Foto: Reprodução / Facebook

Por vezes ventilado como nome a candidato a deputado estadual do Grupo Galvão nas eleições deste ano, o ex-prefeito de Belo Jardim, no Agreste de Pernambuco, Cecílio Galvão (PTB), desistiu de encarar a disputa. Procurado pela reportagem do BJ1, a assessoria dele, que é atual secretário de Saúde do município, informou que Cecílio não iria se pronunciar sobre a desistência.

Pessoas ligadas ao grupo e ao governo municipal, relataram à reportagem do BJ1 que, nos bastidores, o Grupo Galvão deverá lançar Vicente Galvão, irmão de Cecílio, candidato a deputado estadual para testar nas urnas o potencial de votação do grupo. A ideia, segundo fontes, é que Cecílio fique por trás do irmão no comando da candidatura dele, uma vez que a candidatura do próprio Cecílio poderia não render o esperado em função da rejeição do nome do ex-prefeito em meio ao eleitorado belo-jardinense.

Já para federal, fala-se que já é certeza o nome do recifense e atual deputado estadual, Sílvio Costa Filho (PRB), que deixará a Assembleia Legislativa do Estado de Pernambuco (Alepe) para disputar uma vaga para a Câmara dos Deputados.

Saída da Secretaria de Governo

Antes acumulando Saúde e Governo, o ex-prefeito Cecílio Galvão transferiu nesta sexta-feira (13) o comando da Secretaria de Governo para a sua irmã, Conceição Cintra Galvão. O ato ocorreu em solenidade realizada na Prefeitura de Belo Jardim, que contou inclusive com a presença do seu pai, Cintra Galvão.

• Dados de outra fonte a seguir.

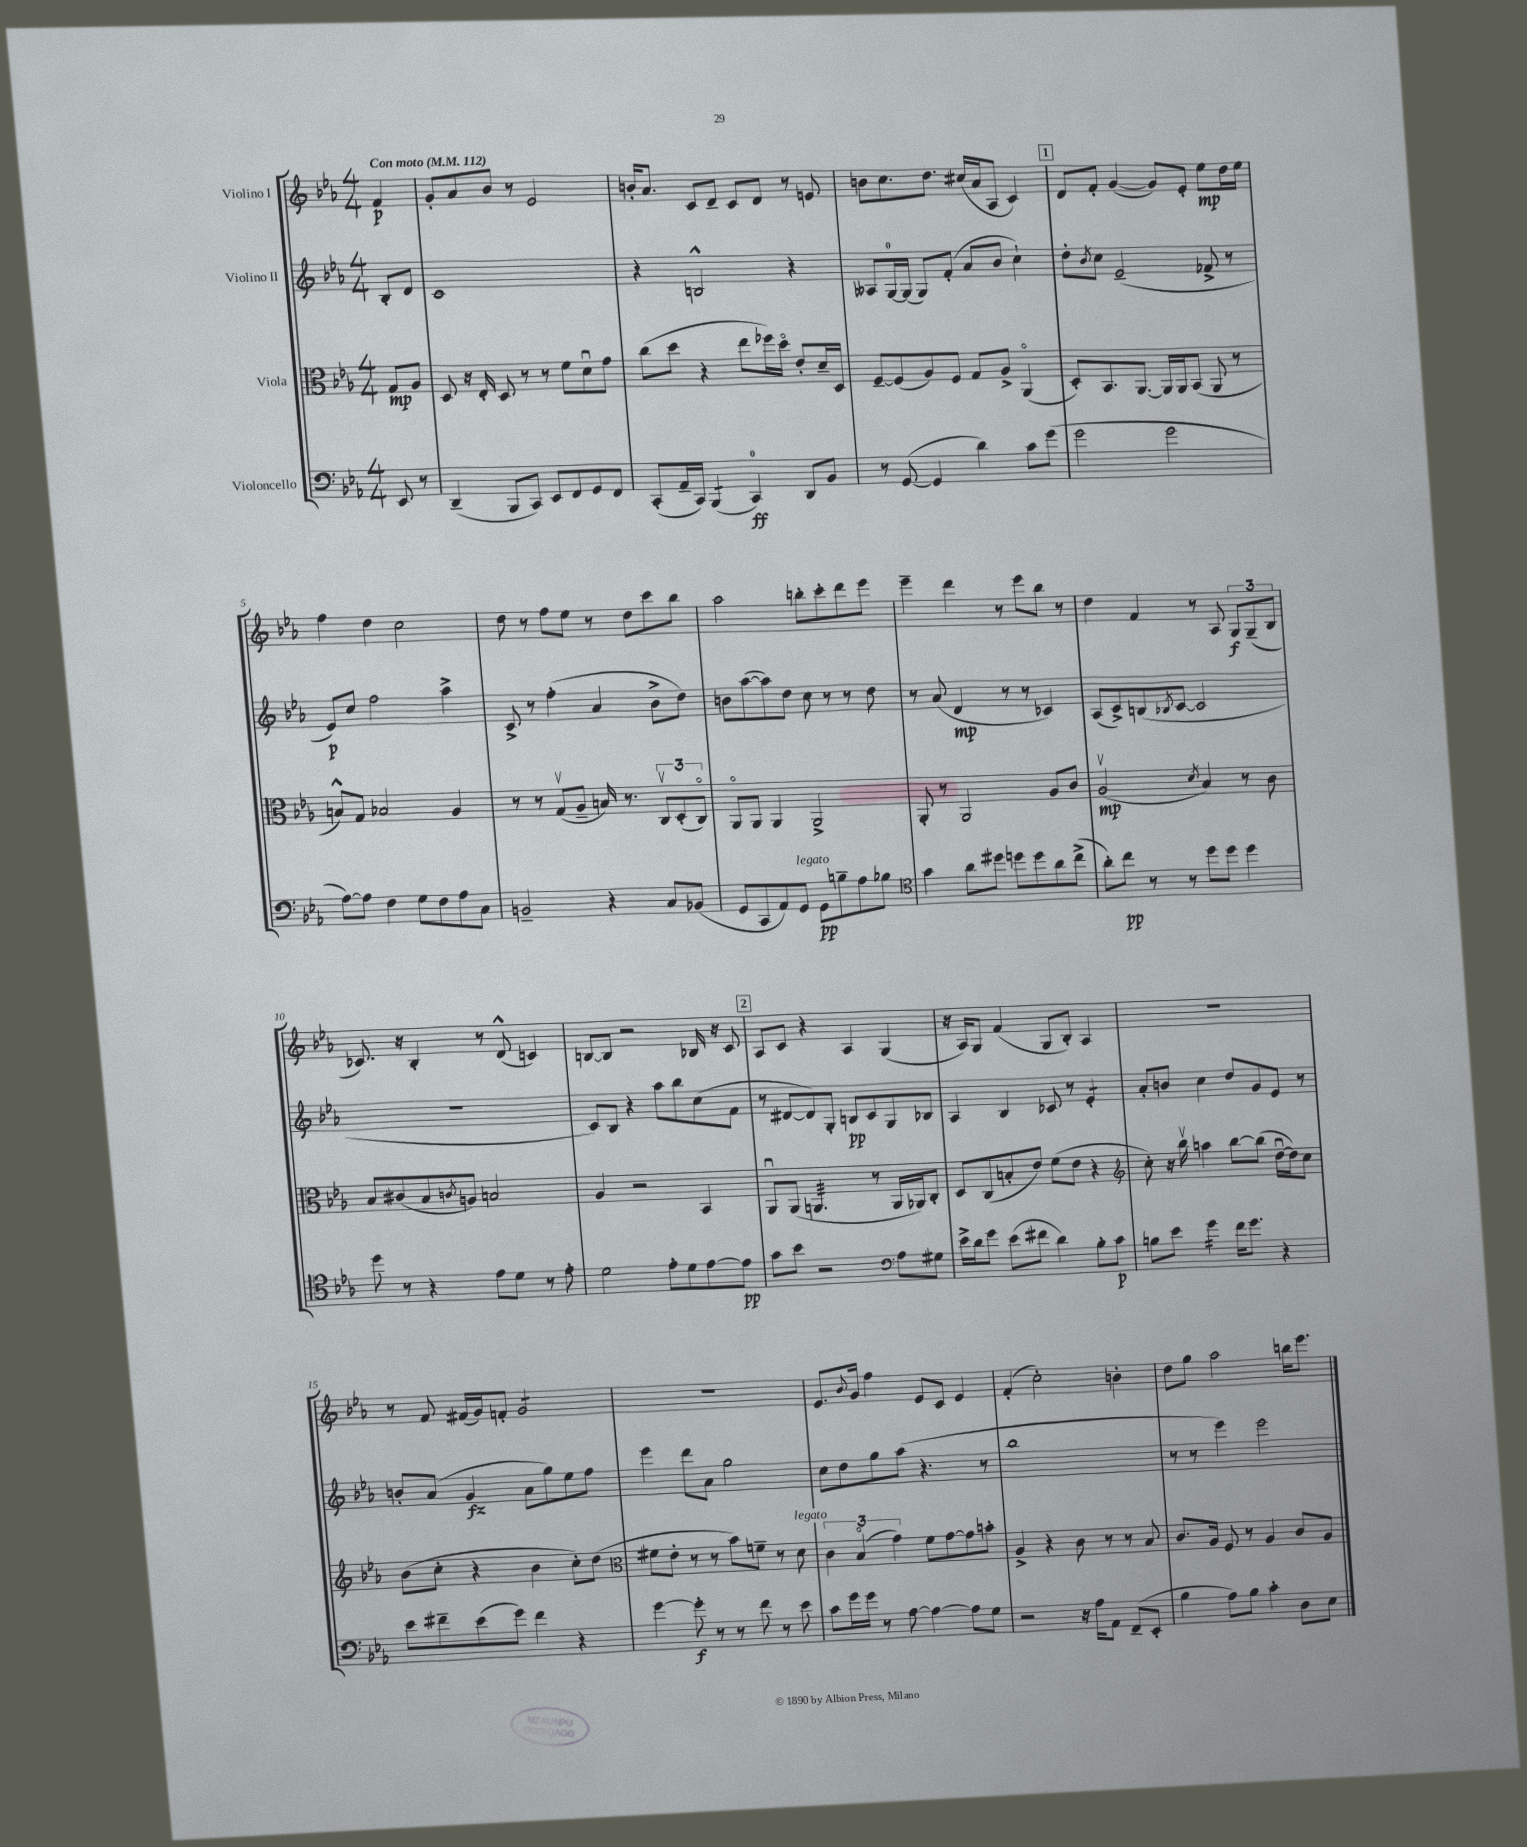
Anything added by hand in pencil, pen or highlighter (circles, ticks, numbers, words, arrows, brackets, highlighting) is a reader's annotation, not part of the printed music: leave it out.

**kern	**kern	**kern	**kern
*staff4	*staff3	*staff2	*staff1
*clefF4	*clefC3	*clefG2	*clefG2
*k[b-e-a-]	*k[b-e-a-]	*k[b-e-a-]	*k[b-e-a-]
*M4/4	*M4/4	*M4/4	*M4/4
*MM112	*MM112	*MM112	*MM112
8EE-	8G	8B-'	4f
8r	8A-	8d	.
=	=	=	=
(4DD~	8D	1c	8g'
.	16r	.	8a-
.	16E-'	.	.
8BBB-	8D	.	8b-
8CC)	8r	.	8r
8EE-	8r	.	2e-
8FF	8f	.	.
8GG	8du	.	.
8FF	8g	.	.
=	=	=	=
(8CC'	(8cc	4r	16b'
.	.	.	8.a-
16AA-~	8dd	.	.
16CC)	.	.	.
(4BBB-	4r	2B^^	8c
.	.	.	8d~
4CC)	8ee-	.	8c
.	16ff-)	.	8d
.	16ddo	.	.
8DD	8e-'	4r	8r
8BB-	16d~	.	8e
.	16D	.	.
=	=	=	=
8r	[8F~	8A--	8b
([8GG	(8F]	[16G	8.cc
.	.	(16G]	.
4GG]	8A-)	8G)	.
.	.	.	8.dd
.	8F	(8f'	.
4d)	8G	8a-	(16cc#
.	.	.	16a-
.	8A-^	8b-	8A-
8c	(4AA-o	4cc`)	4c)
(8g	.	.	.
=	=	=	=
2g	8D')	8dd'	8d
.	.	8qb-	.
.	8.BB-	8cc	8f'
.	.	(2e-~	([4g
.	[8.AA-	.	.
2g	16AA-]	.	8g])
.	16AA-	.	.
.	(8BB-	.	8e-'
.	8AA-	8f-^	8ee-
.	8r	8r	16dd
.	.	.	16ee-
=	=	=	=
[8A-)	8B^^)	8e-)	4ff
8A-]	8G	8cc	.
4F	2B-	2ff	4dd
8G	.	.	2cc
8F	.	.	.
8A-	4A-	4aa-^	.
8C	.	.	.
=	=	=	=
2BB~	8r	8c^	8dd
.	8r	8r	8r
.	(8Gv	(4ff'	8ff
.	8A-~	.	8ee-
4r	16B)	4a-	8r
.	8.r	.	.
.	.	.	8dd
8C	12Cv	8b-^	8ccc
.	(12D'	.	.
(8BB-	.	8dd)	8bb-
.	12Co)	.	.
=	=	=	=
8GG	8AA-o	8b	2aa-
8CC	8AA-	([8aa-	.
8AA-)	4AA-	8aa-])	.
8GG	.	8dd	.
8GG	2AA-^	8cc	8bb'
8B~	.	8r	8ccc'
8A-	.	8r	8ddd
8B-	.	8dd	8eee-
=	=	=	=
*clefC4	*	*	*
4g	8AA-'	8r	4eee-~
.	8r	(8a-	.
8a-	2AA-	4d	4ddd
8dd#	.	.	.
8dd	.	8r	8r
8dd	.	8r	8eee-
8a-	8A-	4c-)	8bb-
(8cc^	8c	.	8r
=	=	=	=
8a-')	(2A-v	(8A-	4dd
8cc	.	8c^)	.
8r	.	(8B	4f
.	.	8qB-	.
8r	.	[8c	.
.	8qd	.	.
8dd	4B-)	2c]	8r
8dd	.	.	8A-
4dd	8r	.	12G
.	.	.	(12G~
.	8c	.	.
.	.	.	12B-
=	=	=	=
8dd	8B-	1r	8.c-)
8r	(8c#	.	.
.	.	.	16r
4r	8B-	.	4B-'
.	8qc	.	.
.	8A)	.	.
8e-	2B	.	8r
8d	.	.	(8d^^
8r	.	.	4c)
8e-'	.	.	.
=	=	=	=
2d	4A-	8c)	[8B
.	.	8B-	8B]
.	2r	4r	2r
8e-'	.	8aa-	.
8d	.	8bb-	.
[8e-	4BB-	(8cc	16B-
.	.	.	16r
8e-]	.	8f	8c
=	=	=	=
8g	8AA-u	8r	8A-
8b-	(8AA-	[8d#	8c
2r	4.AA	8d#])	4r
.	.	8G'	.
.	.	8B	4A-
.	8r	8c	.
*clefF4	*	*	*
8A-	16AA	8G	(4G
.	16AA-)	.	.
8G#	8C'	8B-	.
=	=	=	=
16e-^	8D	4A-	16r
16d	.	.	16A-)
8g	(8C	.	8G
(8e-	8B'	4B-	(4f
8f#	8e-)	.	.
4d)	(8f	8c-	8G
.	8e-	8r	8B-')
8B-'	4r	4e-'	4A-
8c	.	.	.
=	=	=	=
*	*clefG2	*	*
8B	8cc')	8a-'	1r
8e-	16r	8b	.
.	16bb-v	.	.
4g	4aa	4cc	.
16f	[8bb-	8dd	.
8.g	.	.	.
.	(8bb-]	8g	.
4r	[16ddu	8e-	.
.	16dd])	.	.
.	8cc	8r	.
=	=	=	=
8e-	(8b-	8b'	8r
8f#~	8cc'	(8a-	8f
(8e-	4r	4g	(16f#
.	.	.	16g)
8g)	.	.	8f'
4f#	4b-	8a-	2g
.	.	8gg)	.
4r	8cc')	8ee-	.
.	(8dd	8ff	.
=	=	=	=
*	*clefC3	*	*
[4g	8f#	4eee-	1r
.	8e-'	.	.
8g']	8r	8ddd	.
8r	8r	8a-	.
8r	8b-)	2gg	.
8f	8f~	.	.
8r	8r	.	.
8e-	8d	.	.
=	=	=	=
8c	6c	8cc	8.e-
16g	.	8dd	.
.	(6B-o	.	.
.	.	.	8qqb-
16g	.	.	16g
8r	.	8gg	4ff
.	6g)	.	.
[8A-	.	(8aa-	.
4A-_	8f	4.r	8e-
.	[8g	.	8c
8A-]	8g]	.	4e-
8G	8b'	8r	.
=	=	=	=
2r	4A-^	1bb-	(4f'
.	4r	.	2cc')
16r	8c	.	.
16A-	.	.	.
8AA-	8r	.	.
(8FF~	8r	.	4b'
8EE-'	8B-	.	.
=	=	=	=
4B-	8.c	8r	8dd
.	.	8r	8gg
.	16A-	.	.
8A-)	8F	4eee-)	2aa-
8B-	8r	.	.
4c'	4A-	2eee-	.
8D	8c	.	16bb
.	.	.	8.eee-
8E-	8A-	.	.
==	==	==	==
*-	*-	*-	*-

Justiça manda bloquear bens de Sílvio Costa Filho

Em 2015 o Ministério Público Federal (MPF) em Pernambuco obteve decisão judicial determinando o bloqueio de bens de Sílvio Costa Filho, na época Secretário de Turismo do Estado por envolvimento em irregularidades na contratação de artistas para os projetos “Eventos Turísticos nas cidades de Goiana, Itapissuma e Paulista” e “Eventos Turísticos nas cidades de Bezerros e Itamaracá”.

Os danos aos cofres públicos somam R$ 717,5 mil, em valores atualizados. Os recursos eram provenientes do Ministério do Turismo. A responsável pelo caso é a procuradora da República Sílvia Regina Lopes. O bloqueio dos bens atinge empresas prestadoras de serviço e políticos.